Government is now poised to order an additional 50,000 doses – enough for 25,000 people – on the advice of the Chief Medical Officer, Cabinet announced yesterday.

When given the green light, Antigua and Barbuda will join around 60 other countries across the world – including Argentina, Bolivia, Venezuela, Brazil, India and Iran – to approve the jab for use.

Sputnik V has two main advantages that make it appealing to poorer nations: it is cheap and easy to store.

At US$10 a dose, it is beaten on price only by Astra-Zeneca which comes in at US$4 a dose.

It can also be stored at temperatures of between two and eight degrees Celsius, similar to a standard refrigerator.

Pharmacy Council president Michael Joseph said the body had scrutinised independently verified data on Sputnik V by esteemed medical journal, the Lancet.

In a letter to Health Minister Molwyn Joseph last week, he said the body was prepared to recommend its use in light of public hesitancy around the AstraZeneca vaccine – currently the only one available in the country – due to rare incidents linking it to blood clots.

He added that once the Pharmacy Council has received the two documents requested, it will surge ahead and “finalise the due diligence process”, paving the way for Sputnik V’s use in the twin isles.

The shot is yet to gain emergency-use listing from the World Health Organization (WHO). The international body’s technical experts are due to start the next round of their review in sync with the European Medicines Agency next month.

Inspections for good manufacturing practices will take place from May 10 to early June, the WHO told Reuters on Thursday.

Information Minister Melford Nicholas said yesterday that there had been “a lot of inquiries” locally about Sputnik V, named in tribute to Russia’s triumph in the space race.

“Some have indicated a preference for it as and when it becomes available for use,” Nicholas told reporters at a press briefing.

The Lancet said this week that trials into Sputnik V showed it offered consistently strong protection across all age groups.

The vaccine initially sparked controversy after being rolled out before the final trial data had been released.
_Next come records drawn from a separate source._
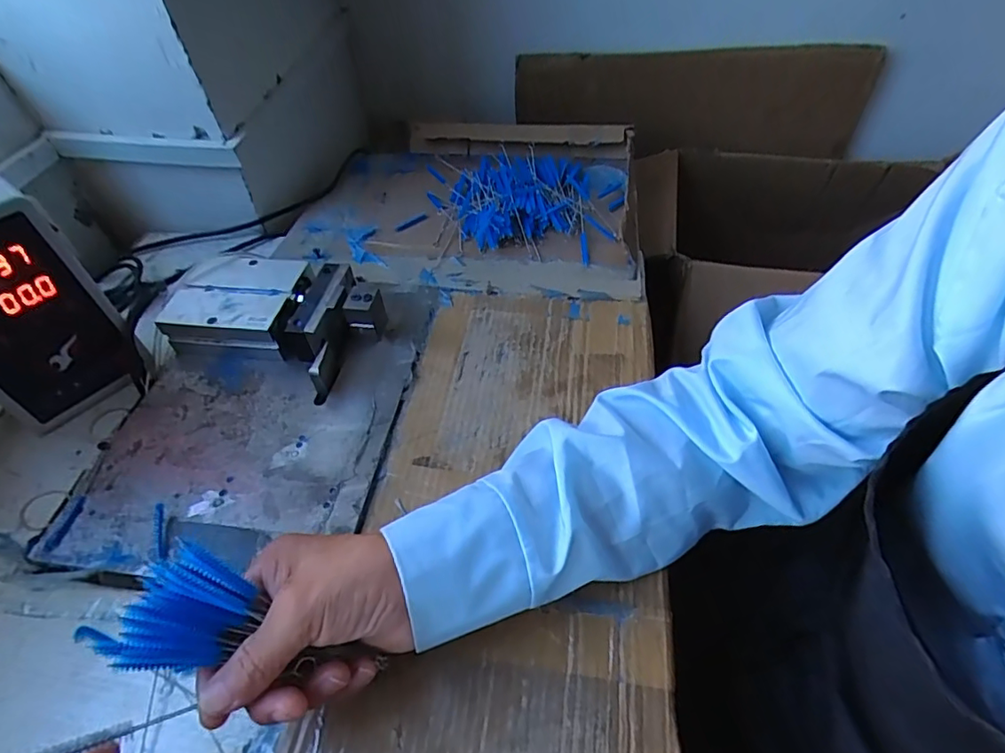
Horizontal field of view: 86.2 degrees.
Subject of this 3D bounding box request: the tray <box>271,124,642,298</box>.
[{"bbox_3d":[-0.045,-0.215,0.637,0.386,0.037,0.308,2,50,7],"label":"tray"}]

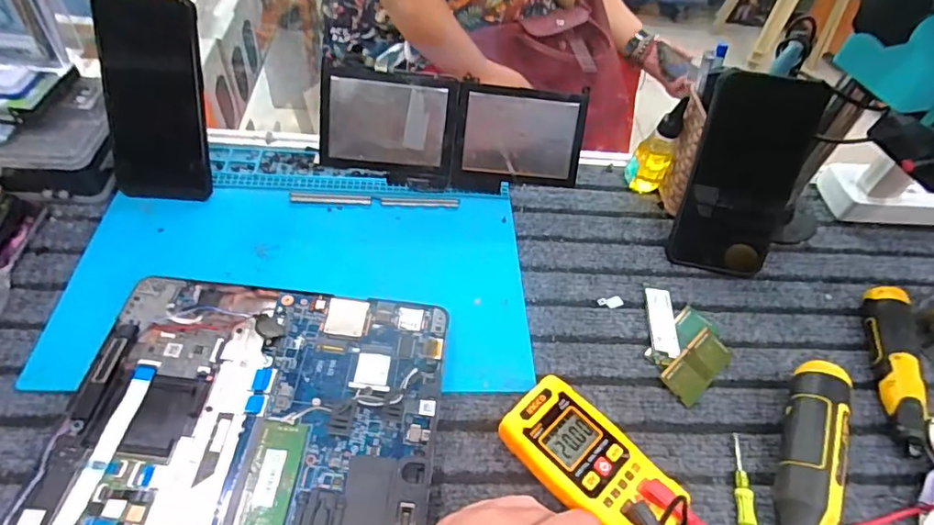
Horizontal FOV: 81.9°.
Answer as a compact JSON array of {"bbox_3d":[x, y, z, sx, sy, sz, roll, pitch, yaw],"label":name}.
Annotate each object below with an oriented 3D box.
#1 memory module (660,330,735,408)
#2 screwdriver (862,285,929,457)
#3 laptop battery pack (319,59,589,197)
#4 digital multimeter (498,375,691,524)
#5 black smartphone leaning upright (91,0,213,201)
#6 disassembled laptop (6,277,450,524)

But scientists say its benefits have now been demonstrated.

It works by using a cold-type virus, engineered to be harmless, as a carrier to deliver a small fragment of the coronavirus to the body.

Safely exposing the body to a part of the virus’s genetic code in this way allows it to recognise the threat and learn to fight it off, without the risk of becoming ill.

After being vaccinated, the body starts to produce antibodies especially tailored to the coronavirus.

This means that the immune system is primed to fight coronavirus when exposed to it.

Sputnik V’s two doses are given 21 days apart.

Meanwhile, the Antigua and Barbuda government yesterday continued to urge residents 18 and older to take advantage of the national vaccination programme.

To date, more than 29,500 people have received an initial dose of the AstraZeneca shot. Government says 70 percent of the country’s population must be inoculated to achieve herd immunity.

Four vaccination centres – the polyclinics in Villa and Glanvilles, the Precision Centre in Piggotts, and the Multipurpose Centre in Perry Bay – are open Monday to Friday from 9am to 5pm.

A mobile vaccination unit will also once again be at the public market in St John’s this Saturday from 5am to 1pm.